* [Work task] Print the source text of each row below verbatim, with nothing added, dropped, or changed.

* [Source material]
- - - - -
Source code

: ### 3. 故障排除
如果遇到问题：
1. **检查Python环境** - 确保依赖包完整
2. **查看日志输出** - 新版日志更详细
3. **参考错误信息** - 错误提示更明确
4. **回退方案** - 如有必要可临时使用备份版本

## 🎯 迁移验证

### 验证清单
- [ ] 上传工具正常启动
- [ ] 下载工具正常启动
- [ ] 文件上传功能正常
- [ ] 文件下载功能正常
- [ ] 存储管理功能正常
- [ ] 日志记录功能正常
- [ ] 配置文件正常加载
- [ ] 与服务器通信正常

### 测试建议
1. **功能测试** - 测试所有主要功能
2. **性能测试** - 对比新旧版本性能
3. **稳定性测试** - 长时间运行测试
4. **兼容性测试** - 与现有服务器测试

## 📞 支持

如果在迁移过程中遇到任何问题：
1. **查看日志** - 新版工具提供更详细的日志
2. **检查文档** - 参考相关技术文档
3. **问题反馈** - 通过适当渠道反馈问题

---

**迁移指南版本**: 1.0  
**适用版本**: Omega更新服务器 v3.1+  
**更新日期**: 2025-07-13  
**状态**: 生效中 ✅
- - - - -
* [Answer space]
Source code

: ### 3. 故障排除
如果遇到问题：
1. **检查Python环境** - 确保依赖包完整
2. **查看日志输出** - 新版日志更详细
3. **参考错误信息** - 错误提示更明确
4. **回退方案** - 如有必要可临时使用备份版本

## 🎯 迁移验证

### 验证清单
- [ ] 上传工具正常启动
- [ ] 下载工具正常启动
- [ ] 文件上传功能正常
- [ ] 文件下载功能正常
- [ ] 存储管理功能正常
- [ ] 日志记录功能正常
- [ ] 配置文件正常加载
- [ ] 与服务器通信正常

### 测试建议
1. **功能测试** - 测试所有主要功能
2. **性能测试** - 对比新旧版本性能
3. **稳定性测试** - 长时间运行测试
4. **兼容性测试** - 与现有服务器测试

## 📞 支持

如果在迁移过程中遇到任何问题：
1. **查看日志** - 新版工具提供更详细的日志
2. **检查文档** - 参考相关技术文档
3. **问题反馈** - 通过适当渠道反馈问题

---

**迁移指南版本**: 1.0  
**适用版本**: Omega更新服务器 v3.1+  
**更新日期**: 2025-07-13  
**状态**: 生效中 ✅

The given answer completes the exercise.